On est plongé avec les «infortunés» au cœur de la première moitié du XIXe s. avec sa pauvreté, sa cruauté envers femmes et enfants, sa justice parfois injuste, mais aussi ses espoirs aperçus du haut des barricades. Mais Hugo n'a pas voulu faire un simple document sociologique ou historique ; il a souhaité signer une grande épopée sur l'humanité elle-même.
À travers ses personnages, c'est l'homme dans sa diversité et sa fragilité qu'il dépeint : Jean Valjean (Jean «V'la Jean») le courageux, Fantine («l'enfant») la victime, Cosette («la petite chose») et Gavroche, les enfants martyrs, les Thénardier et Javert, la cruauté et l'acharnement.
Derrière tous ces portraits, Hugo interroge l'individu confronté à sa conscience, constamment en équilibre entre le Bien et le Mal. La fameuse «tempête sous un crâne» qui ronge Jean Valjean quand un vagabond menace d’être condamné à sa place, c'est celle d'un homme qui lutte pour sa rédemption, passant au fil des ans du bagnard égoïste au bourgeois altruiste.

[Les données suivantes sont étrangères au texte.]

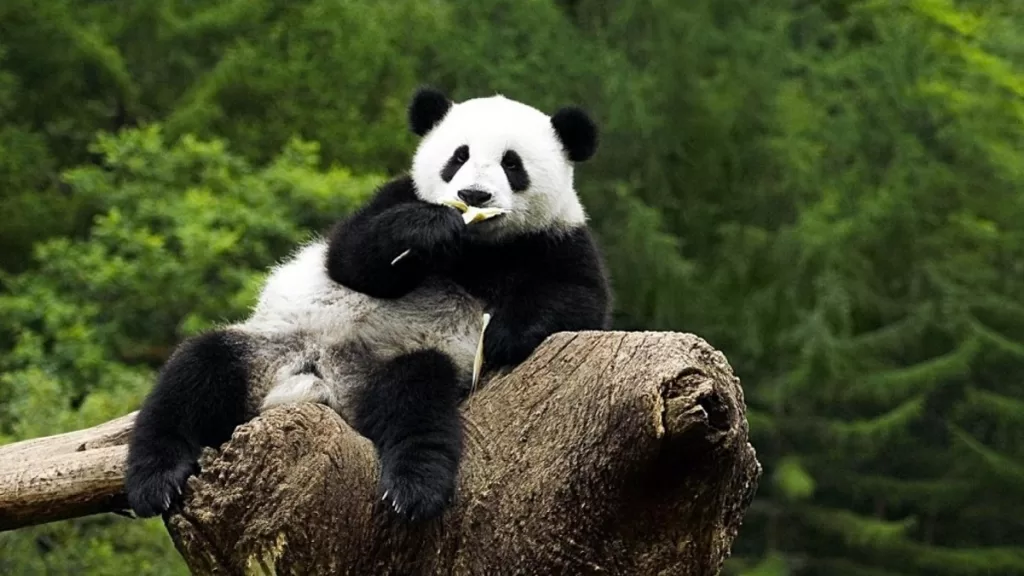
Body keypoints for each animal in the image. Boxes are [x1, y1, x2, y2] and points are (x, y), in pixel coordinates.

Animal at [124, 87, 613, 523]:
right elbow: (350, 257)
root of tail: (320, 381)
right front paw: (428, 229)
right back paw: (156, 479)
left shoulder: (556, 239)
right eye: (458, 157)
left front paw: (502, 335)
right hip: (269, 347)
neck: (477, 247)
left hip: (394, 363)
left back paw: (413, 488)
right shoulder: (394, 197)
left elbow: (579, 300)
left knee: (415, 401)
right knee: (196, 373)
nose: (473, 196)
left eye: (512, 164)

Il est présenté comme un modèle, comme l'espoir que chacun doit trouver dans ses propres ressources. Pour l'écrivain, l'homme comme la société doivent tendre vers un seul but, le progrès, pour échapper au crime et à la pauvreté et aspirer au bonheur auquel accèdent finalement Marius et Cosette grâce au sacrifice de Jean Valjean. Comme le souligne lui-même Hugo dans sa préface, «Tant qu'il y aura sur la terre ignorance et misère, des livres de la nature de celui-ci pourront ne pas être inutiles».